### Fragmento del texto
^^^^^^^^

Diferenciamos artistas plásticos de pintores porque este espacio cultural está altamente contaminado por la falta de estructuras de validación de la calidad artística, una que se obtiene al ejercer los paradigmas conjugados de la creatividad y de la estética.
Los artistas no tienen que ser pintores y pintor es, forzosamente, quien pinta sin ser artista.
Esos últimos saturan los mercados. Pululan —hasta con gesto grandilocuente— entre quienes creen que habilidad o técnica es arte. Que ser aceptados por el mercado o algún rico los hace artistas. También por copistas implacables y temerarios falsificadores.
Estos dos grupos son el mayor peligro para el desarrollo cultural basado en la autenticidad; para consolidar un mercado que garantice a los inversionistas, coleccionistas y compradores ocasionales de obras artísticas que adquiren bienes de acreditable valor.
Generalmente se hacen acompañar de “críticos”, “curadores”, “especialistas” y “teóricos” del arte que jamás pisaron un aula universitaria. Algunos pueden embadurnar páginas enteras de periódicos digitiles e impresos, promoviendo supuestos genios e iluminados del arte porque les regalaron unos pesitos o una “obrita”. “Tuercen su brazo” cuando ocupan posiciones culturales públicas: incluyen en las agendas institucionales del “museo” tal, inexistente —en el país sólo hay uno: el de las Casas Reales—, aunque tal nombre designe algunos edificios.
Realidad donde ova el problema mayúsculo: falta de referentes validantes.
Sumemos a los estafadores. Abundantes. Grupo integrado por vendedores y pintores —recordad, gente que pinta, sin ser artistas. “Mueven” obras en maleteros de vehículos, galerías barriales y “prestigiosas”, o mediante “emisarios” salidos del bajo mundo y la pobreza, mensajeros de vacuas “grandes ofertas”.

^^^^^^^^

### Tareas propuestas
1. Responde según el texto sobre artistas plásticos y pintores:
(a) ¿Cuál es el único museo que, según el texto, hay en el país?
(b) ¿Quiénes integran el grupo de los estafadores?
(c) ¿Qué se señala como el problema mayúsculo?
2. Escribe la continuación del texto sobre artistas plásticos y pintores a partir de su última oración.

^^^^^^^^

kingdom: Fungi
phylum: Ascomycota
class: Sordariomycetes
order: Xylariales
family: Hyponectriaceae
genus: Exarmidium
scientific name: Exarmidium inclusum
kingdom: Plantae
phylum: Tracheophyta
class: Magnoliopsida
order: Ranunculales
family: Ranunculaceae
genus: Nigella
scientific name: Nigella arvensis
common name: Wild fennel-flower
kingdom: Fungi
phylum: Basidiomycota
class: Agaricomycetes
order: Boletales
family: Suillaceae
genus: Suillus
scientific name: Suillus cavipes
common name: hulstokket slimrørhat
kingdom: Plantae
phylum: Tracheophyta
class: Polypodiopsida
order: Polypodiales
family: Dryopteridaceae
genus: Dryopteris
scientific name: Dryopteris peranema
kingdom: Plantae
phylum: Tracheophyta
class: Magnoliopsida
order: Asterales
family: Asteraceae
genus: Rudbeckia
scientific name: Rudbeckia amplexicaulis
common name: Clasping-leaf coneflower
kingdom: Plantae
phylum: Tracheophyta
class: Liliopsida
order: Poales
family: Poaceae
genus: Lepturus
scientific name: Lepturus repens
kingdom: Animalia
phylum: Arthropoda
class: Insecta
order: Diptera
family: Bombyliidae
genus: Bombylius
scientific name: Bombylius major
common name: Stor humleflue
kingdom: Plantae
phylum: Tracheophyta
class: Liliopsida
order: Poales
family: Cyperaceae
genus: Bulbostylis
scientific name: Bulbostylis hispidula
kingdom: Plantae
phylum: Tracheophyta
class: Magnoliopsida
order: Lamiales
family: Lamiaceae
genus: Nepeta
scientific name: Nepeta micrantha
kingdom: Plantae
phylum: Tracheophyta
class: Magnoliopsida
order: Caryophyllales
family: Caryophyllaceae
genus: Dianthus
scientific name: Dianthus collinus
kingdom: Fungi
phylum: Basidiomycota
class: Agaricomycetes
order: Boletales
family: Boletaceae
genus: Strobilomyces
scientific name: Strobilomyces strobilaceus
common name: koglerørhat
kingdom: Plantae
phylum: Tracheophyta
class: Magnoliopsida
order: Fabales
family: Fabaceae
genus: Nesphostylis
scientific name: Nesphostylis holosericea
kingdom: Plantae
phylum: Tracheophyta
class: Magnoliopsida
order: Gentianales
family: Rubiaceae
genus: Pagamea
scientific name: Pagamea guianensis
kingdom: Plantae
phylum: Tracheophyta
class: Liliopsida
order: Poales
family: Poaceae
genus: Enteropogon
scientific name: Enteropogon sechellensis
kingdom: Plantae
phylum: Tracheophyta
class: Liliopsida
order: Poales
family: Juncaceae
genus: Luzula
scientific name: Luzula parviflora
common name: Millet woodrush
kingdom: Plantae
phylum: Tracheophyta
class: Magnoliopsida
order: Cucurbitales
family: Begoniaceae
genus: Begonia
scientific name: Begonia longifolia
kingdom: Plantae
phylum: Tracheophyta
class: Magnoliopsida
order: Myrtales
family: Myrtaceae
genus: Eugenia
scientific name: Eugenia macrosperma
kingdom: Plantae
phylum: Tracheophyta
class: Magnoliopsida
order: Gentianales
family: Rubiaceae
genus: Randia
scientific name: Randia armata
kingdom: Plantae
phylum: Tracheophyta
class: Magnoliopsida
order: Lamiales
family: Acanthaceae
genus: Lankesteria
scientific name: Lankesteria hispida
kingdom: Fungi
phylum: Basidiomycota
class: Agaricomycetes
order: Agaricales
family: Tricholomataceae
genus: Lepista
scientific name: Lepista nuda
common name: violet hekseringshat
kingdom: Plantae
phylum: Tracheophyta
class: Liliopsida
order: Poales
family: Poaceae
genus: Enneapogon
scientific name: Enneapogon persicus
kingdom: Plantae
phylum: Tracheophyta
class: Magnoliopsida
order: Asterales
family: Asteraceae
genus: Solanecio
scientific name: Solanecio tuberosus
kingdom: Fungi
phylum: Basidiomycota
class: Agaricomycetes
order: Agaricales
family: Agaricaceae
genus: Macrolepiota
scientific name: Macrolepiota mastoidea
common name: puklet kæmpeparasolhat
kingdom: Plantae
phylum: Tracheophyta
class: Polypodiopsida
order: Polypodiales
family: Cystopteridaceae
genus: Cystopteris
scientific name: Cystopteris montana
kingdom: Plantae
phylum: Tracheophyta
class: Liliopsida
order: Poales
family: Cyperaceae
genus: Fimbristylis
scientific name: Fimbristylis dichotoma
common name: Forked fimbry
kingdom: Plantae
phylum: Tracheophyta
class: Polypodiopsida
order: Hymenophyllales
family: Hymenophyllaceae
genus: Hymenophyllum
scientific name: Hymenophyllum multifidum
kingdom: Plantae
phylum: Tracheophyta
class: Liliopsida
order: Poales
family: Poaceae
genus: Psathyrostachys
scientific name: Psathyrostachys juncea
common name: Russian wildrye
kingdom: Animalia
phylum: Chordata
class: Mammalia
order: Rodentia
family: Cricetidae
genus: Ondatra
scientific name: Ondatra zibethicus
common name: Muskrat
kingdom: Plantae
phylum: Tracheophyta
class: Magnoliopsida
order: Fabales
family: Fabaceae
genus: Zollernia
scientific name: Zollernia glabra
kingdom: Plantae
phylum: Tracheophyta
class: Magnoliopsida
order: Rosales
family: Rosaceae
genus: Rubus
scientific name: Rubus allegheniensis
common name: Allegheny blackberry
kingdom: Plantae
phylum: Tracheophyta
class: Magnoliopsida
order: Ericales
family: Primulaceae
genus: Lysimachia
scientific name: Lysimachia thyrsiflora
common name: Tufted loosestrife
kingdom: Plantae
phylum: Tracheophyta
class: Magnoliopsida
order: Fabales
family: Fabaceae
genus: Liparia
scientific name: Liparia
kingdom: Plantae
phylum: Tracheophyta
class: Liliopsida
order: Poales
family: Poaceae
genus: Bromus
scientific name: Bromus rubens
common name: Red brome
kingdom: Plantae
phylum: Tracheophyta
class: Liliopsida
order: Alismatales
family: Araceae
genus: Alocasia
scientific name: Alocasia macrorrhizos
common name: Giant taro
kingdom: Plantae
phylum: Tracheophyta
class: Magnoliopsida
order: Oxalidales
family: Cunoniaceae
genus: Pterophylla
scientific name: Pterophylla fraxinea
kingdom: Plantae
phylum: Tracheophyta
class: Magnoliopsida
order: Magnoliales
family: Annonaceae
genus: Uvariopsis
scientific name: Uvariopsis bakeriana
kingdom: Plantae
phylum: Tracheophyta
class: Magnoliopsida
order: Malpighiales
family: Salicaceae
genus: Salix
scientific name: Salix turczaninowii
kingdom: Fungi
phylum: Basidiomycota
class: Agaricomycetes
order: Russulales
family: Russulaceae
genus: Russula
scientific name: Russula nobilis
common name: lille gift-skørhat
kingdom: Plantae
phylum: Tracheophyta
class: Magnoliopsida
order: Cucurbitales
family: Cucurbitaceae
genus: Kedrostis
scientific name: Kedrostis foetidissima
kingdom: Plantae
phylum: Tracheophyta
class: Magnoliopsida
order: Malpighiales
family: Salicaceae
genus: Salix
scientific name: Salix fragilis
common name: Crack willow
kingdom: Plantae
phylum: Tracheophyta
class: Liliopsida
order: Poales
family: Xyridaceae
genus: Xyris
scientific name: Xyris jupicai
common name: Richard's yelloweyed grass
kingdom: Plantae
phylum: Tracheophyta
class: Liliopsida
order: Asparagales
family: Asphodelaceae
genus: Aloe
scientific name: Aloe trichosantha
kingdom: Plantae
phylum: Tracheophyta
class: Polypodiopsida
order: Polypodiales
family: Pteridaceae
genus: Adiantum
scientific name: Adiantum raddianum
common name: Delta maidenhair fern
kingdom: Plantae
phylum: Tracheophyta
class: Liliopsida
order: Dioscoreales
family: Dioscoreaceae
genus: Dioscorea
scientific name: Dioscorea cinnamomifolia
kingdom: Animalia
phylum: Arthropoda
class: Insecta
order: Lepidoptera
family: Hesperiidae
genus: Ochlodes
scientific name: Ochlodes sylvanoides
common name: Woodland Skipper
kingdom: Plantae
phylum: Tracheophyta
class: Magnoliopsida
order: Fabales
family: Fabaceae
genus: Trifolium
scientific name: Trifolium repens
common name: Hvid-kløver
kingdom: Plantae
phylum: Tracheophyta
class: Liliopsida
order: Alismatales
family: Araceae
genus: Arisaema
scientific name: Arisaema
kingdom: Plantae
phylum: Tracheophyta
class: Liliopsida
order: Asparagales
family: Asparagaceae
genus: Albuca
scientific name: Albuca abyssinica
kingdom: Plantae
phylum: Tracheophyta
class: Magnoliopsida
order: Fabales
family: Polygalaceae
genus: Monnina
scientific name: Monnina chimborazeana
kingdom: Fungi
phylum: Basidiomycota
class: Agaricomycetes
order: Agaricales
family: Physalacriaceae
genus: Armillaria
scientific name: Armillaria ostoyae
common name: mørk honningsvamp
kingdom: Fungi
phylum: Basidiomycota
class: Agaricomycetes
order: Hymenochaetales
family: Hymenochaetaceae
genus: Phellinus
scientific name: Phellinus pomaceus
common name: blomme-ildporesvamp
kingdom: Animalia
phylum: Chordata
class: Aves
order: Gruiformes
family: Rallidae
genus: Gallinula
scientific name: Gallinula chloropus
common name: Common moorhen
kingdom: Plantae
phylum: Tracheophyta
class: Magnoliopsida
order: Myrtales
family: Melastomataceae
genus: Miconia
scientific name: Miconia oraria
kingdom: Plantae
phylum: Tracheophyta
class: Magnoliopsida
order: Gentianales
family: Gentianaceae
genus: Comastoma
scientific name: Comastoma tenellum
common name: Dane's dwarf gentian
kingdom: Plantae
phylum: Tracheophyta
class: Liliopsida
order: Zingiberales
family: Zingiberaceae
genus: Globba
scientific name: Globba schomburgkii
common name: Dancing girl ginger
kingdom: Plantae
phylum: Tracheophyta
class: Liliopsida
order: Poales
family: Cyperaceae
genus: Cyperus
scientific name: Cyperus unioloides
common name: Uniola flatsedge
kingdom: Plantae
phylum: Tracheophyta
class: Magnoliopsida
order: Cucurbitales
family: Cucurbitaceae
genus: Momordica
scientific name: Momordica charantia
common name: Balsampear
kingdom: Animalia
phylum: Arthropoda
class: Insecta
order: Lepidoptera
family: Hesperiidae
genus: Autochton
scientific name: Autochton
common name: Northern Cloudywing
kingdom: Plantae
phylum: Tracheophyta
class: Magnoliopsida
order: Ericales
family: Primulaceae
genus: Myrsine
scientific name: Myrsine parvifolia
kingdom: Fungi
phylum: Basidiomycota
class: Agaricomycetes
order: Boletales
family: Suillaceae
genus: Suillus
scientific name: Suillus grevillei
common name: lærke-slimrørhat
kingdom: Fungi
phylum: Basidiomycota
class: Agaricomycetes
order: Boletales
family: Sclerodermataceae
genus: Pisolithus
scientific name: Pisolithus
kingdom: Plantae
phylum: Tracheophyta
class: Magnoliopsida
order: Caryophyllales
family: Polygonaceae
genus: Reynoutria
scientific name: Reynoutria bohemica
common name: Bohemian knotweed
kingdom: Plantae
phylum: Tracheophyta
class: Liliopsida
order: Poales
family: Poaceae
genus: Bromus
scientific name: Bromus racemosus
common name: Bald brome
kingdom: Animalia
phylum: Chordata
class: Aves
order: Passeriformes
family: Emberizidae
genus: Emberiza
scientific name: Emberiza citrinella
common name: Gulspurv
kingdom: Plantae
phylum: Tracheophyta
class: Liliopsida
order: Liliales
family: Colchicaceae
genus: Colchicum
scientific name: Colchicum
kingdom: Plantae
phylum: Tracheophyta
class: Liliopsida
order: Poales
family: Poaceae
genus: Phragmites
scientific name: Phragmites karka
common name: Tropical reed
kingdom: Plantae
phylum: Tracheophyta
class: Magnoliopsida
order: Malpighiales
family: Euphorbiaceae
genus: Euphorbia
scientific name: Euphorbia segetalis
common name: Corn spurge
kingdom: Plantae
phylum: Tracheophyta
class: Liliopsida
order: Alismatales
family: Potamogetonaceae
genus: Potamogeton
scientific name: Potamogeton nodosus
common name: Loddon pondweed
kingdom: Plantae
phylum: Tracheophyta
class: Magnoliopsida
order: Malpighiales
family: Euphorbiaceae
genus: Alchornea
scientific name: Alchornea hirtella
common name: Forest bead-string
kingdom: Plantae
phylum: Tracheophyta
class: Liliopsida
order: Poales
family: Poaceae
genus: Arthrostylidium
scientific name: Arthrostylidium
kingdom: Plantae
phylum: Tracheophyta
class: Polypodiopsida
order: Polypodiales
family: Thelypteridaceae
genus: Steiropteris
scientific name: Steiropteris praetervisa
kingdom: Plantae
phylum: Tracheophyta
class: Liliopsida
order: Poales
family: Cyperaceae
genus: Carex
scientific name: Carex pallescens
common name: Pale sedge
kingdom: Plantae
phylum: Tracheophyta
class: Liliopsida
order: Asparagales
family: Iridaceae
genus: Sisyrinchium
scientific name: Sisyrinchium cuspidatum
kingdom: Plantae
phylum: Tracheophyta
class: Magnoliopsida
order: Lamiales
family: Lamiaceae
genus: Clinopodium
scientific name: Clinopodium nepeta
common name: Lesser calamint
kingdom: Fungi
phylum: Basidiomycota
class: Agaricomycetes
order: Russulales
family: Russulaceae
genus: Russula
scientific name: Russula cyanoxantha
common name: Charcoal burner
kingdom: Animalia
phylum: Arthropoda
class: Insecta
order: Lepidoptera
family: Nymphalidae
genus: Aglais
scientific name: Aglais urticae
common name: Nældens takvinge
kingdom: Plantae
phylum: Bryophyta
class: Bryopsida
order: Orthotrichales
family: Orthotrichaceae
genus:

^^^^^^^^

### Respuestas por tarea
1.
(a) El de las Casas Reales.
(b) Vendedores y pintores.
(c) La falta de referentes validantes.

2.
Agreguemos el pintor todólogo: pinta, es “gestor cultural”, de ferias y eventos; publica revistas y vende “arte” porque, habiendo logrado tan poco con lo suyo, intercambia a los colegas, generalmente verdaderos artistas, obras suyas que valen un bledo. Viven chismeando y buscando “el apoyo” de “colegas”. Es el pintor mendicante: suelta las obras ajenas y las pinturas suyas por cualquier tipo de bien o suma con que enfrentar carencias. Es “el mejor” de los negociantes. Da paja por oro. Un habilidoso “avivato”.
El problema mayúsculo es la falta de un mercadeo de arte gestionado por galerías y representantes realmente profesionales; conocedores de las exigencias del oficio. Que trasciendan la acumulación, lo decorativo y la usura.
Finalmente está el artista que pierde la perspectiva del tamaño de la economía y del mercado en que ejerce: obnubilado en su autoestima, sueña precios que que cierran el mercado completamente. Vender una o dos obras al año —como hacía Iván Tovar—, por una suma considerable, no crea un precio si no hay una estructura financiera detrás, como él la tenía. Pese a tal apoyo, incluso, el valor del arte se decide en otros entornos y de modos diferentes.
Por esto, pese a haber invertido cuantiosísimas sumas y pretender precios colosales, muchos acumuladores de arte pretendidos de coleccionistas no logran internacionalizar el precio local de sus firmas.
Porque, comparado con la medicina, el mercado dominicano de arte lo operan brujos, abundantes.